PROBLEM TO SOLVE: Check each line of the entries below for the word "CIRCLE", and copy the lines that have it.

──────── DATA SHOWN

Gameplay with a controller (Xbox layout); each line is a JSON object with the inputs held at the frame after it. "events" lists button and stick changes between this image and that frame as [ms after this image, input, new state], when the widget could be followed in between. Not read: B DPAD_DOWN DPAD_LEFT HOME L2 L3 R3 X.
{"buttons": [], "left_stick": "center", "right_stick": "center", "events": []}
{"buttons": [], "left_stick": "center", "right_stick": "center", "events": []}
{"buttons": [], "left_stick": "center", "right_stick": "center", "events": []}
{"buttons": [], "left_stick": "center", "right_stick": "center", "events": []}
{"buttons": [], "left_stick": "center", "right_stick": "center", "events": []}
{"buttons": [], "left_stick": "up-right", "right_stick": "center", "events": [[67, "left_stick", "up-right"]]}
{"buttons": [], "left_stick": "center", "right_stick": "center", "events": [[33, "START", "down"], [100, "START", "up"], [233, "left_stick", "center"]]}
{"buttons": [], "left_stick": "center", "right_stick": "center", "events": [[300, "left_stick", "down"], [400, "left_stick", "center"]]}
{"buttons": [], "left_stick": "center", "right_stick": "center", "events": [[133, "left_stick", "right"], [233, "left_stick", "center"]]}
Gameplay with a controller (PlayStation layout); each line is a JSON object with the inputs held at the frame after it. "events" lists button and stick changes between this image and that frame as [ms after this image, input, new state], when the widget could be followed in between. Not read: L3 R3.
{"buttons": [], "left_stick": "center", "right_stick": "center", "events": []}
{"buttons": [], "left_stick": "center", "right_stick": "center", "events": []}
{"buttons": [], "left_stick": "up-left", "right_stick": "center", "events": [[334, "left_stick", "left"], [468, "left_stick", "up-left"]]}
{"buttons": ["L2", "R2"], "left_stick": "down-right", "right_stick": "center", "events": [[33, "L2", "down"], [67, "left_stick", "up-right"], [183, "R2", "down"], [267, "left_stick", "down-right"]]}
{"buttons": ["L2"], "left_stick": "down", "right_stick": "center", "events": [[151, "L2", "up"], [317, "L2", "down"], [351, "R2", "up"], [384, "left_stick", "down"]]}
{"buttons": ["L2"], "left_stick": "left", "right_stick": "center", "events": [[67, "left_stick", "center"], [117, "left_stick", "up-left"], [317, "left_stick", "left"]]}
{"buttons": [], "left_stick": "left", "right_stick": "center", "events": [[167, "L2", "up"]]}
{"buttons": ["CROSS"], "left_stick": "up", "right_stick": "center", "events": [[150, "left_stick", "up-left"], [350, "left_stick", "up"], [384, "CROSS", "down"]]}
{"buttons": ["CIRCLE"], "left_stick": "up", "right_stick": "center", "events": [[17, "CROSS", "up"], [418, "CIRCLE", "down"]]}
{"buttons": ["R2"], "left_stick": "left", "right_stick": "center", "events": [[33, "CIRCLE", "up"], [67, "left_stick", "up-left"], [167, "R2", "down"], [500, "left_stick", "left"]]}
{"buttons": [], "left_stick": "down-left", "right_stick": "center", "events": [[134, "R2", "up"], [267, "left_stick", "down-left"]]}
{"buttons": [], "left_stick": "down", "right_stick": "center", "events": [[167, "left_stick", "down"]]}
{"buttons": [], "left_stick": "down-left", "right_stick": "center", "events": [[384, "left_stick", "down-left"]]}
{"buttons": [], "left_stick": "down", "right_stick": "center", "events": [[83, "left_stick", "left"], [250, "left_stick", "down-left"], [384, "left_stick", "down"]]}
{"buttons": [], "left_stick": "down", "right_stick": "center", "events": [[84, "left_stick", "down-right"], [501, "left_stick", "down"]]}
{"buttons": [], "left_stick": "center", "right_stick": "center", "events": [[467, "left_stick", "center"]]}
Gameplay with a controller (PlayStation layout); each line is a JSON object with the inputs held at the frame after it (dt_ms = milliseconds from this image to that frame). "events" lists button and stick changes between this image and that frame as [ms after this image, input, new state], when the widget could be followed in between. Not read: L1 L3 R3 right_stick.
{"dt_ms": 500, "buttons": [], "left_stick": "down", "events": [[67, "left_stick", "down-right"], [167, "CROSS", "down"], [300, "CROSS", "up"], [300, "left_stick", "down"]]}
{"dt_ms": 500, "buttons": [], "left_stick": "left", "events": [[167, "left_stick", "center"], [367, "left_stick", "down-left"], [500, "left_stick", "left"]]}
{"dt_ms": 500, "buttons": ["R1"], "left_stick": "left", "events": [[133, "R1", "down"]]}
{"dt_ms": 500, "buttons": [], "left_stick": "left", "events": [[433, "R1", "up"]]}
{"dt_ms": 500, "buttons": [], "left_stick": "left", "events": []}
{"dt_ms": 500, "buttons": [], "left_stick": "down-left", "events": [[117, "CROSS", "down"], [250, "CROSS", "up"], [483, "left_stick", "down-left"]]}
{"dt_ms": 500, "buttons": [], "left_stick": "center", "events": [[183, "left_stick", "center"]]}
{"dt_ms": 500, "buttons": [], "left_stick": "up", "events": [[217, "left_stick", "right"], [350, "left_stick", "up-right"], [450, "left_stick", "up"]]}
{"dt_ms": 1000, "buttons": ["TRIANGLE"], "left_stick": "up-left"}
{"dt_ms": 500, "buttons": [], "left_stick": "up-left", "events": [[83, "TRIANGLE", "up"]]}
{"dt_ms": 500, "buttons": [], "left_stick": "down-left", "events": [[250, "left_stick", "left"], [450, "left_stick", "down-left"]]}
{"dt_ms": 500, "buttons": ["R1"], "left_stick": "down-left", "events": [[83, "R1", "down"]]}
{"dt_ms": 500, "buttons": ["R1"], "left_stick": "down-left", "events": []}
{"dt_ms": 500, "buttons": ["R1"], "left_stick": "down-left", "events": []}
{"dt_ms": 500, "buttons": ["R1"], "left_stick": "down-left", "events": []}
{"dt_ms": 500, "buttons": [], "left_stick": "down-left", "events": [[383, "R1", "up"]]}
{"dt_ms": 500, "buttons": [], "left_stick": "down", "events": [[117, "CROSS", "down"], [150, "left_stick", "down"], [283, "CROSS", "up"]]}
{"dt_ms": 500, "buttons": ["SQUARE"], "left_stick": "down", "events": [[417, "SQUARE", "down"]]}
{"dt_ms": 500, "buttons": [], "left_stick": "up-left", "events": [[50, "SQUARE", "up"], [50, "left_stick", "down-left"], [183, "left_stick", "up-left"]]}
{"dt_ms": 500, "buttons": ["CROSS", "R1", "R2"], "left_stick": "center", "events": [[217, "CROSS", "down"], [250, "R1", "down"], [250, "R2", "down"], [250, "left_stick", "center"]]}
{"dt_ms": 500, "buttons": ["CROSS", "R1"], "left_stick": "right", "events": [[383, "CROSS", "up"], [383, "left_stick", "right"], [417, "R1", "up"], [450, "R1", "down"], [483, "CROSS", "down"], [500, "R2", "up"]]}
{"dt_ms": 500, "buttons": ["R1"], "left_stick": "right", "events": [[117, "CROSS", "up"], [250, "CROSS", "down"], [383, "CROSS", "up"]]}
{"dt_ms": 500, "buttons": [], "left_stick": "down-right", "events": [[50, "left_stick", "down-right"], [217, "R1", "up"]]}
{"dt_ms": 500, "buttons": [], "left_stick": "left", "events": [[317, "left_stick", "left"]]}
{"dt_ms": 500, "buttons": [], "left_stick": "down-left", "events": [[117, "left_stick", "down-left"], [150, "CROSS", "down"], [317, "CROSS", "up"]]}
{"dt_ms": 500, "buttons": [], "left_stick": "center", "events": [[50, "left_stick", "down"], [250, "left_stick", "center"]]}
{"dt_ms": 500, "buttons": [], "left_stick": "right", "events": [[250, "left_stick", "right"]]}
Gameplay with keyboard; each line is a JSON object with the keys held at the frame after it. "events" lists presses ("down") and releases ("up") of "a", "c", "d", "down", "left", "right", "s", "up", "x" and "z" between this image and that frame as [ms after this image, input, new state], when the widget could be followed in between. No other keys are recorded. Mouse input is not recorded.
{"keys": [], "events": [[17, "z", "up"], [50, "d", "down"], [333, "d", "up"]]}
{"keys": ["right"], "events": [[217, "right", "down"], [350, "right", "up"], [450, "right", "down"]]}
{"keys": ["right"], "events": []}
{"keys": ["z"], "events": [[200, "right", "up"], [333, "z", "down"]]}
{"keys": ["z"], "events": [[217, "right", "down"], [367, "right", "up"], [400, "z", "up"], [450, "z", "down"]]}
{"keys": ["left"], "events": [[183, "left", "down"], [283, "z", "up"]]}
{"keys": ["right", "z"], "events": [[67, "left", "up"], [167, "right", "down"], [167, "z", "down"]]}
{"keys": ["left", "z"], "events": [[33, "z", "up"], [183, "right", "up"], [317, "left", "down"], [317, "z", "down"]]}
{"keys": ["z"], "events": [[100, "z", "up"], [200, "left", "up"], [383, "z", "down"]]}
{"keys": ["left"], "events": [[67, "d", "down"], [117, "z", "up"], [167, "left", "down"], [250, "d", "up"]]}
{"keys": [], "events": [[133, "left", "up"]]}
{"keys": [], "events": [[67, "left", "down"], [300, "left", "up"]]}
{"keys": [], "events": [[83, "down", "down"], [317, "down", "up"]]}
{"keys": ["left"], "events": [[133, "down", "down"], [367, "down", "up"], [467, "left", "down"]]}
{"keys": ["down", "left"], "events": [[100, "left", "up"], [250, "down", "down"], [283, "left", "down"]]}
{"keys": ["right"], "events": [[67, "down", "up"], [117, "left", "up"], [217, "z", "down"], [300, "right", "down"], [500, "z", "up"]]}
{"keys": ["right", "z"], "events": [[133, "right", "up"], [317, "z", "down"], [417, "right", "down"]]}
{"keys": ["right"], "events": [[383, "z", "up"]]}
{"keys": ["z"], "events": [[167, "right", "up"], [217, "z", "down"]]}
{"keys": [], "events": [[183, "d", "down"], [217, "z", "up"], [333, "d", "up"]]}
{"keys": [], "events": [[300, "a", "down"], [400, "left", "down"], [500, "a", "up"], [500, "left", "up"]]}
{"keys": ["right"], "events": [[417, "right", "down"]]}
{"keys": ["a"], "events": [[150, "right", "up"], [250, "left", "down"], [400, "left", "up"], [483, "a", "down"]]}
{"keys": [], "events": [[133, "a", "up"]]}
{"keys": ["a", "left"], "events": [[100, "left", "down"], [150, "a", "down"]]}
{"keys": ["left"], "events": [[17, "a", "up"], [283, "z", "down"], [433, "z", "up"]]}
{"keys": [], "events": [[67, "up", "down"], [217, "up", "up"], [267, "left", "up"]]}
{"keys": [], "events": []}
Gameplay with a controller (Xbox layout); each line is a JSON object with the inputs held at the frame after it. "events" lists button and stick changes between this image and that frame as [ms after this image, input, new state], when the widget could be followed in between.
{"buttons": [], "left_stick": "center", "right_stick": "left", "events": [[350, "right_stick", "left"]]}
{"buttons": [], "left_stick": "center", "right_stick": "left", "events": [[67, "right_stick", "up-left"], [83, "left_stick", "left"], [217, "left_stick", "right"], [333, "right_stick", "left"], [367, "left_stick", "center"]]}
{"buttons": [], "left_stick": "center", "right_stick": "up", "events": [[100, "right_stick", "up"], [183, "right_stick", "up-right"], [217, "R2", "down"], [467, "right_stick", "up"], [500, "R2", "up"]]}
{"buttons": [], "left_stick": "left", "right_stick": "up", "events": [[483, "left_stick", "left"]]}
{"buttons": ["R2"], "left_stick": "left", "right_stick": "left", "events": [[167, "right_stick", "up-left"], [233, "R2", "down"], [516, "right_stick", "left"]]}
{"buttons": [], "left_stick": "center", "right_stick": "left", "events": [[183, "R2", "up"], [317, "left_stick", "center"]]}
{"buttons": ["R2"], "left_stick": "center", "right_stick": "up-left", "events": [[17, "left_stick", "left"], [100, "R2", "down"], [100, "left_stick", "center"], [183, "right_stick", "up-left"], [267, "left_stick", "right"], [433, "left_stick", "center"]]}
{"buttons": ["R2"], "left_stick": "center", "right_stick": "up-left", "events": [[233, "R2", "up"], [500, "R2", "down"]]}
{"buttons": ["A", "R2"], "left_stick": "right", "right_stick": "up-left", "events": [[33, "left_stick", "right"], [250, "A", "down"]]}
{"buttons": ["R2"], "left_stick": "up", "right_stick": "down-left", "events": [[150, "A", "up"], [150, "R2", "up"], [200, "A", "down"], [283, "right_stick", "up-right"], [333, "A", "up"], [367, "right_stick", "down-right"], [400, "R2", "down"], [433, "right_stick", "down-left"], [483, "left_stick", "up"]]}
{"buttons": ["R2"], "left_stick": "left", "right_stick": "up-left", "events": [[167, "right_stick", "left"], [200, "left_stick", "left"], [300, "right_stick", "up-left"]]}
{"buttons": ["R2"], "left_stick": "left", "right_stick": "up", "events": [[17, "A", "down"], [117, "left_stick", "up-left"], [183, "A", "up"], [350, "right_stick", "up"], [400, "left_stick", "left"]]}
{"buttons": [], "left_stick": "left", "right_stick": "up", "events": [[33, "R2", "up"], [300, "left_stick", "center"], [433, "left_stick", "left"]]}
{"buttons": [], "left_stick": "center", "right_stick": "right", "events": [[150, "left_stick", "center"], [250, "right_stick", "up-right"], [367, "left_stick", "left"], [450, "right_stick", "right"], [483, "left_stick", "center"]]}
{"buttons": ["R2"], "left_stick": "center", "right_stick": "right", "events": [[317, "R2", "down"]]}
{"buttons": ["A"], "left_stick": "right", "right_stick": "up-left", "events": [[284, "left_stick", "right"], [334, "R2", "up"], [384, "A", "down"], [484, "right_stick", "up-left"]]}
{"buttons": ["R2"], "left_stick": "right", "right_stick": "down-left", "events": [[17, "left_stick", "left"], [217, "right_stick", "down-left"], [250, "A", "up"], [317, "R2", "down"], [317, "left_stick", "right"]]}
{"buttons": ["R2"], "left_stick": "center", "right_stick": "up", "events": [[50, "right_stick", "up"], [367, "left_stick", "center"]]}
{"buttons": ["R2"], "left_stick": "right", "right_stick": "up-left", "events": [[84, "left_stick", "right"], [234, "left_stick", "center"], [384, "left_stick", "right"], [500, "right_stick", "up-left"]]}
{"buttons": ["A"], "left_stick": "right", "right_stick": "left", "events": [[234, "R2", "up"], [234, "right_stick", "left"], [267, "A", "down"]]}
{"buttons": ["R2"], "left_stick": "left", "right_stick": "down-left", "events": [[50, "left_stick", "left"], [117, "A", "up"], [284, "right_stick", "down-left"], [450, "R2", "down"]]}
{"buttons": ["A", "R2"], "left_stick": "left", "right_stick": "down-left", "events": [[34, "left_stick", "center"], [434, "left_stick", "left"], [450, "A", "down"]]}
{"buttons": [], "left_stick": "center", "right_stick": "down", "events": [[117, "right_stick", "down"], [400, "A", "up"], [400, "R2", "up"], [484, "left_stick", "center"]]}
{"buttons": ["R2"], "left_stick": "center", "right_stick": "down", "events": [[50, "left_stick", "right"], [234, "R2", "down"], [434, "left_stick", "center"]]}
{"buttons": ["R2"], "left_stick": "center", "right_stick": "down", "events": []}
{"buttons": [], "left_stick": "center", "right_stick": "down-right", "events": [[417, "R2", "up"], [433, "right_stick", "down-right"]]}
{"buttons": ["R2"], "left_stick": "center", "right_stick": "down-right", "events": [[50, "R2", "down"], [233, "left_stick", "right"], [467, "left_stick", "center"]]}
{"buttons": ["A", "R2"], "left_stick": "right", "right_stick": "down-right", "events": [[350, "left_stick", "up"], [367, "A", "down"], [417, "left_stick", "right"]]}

────────────────

ANSWER TO THIS PROBLEM:
{"buttons": ["CIRCLE"], "left_stick": "up", "right_stick": "center", "events": [[17, "CROSS", "up"], [418, "CIRCLE", "down"]]}
{"buttons": ["R2"], "left_stick": "left", "right_stick": "center", "events": [[33, "CIRCLE", "up"], [67, "left_stick", "up-left"], [167, "R2", "down"], [500, "left_stick", "left"]]}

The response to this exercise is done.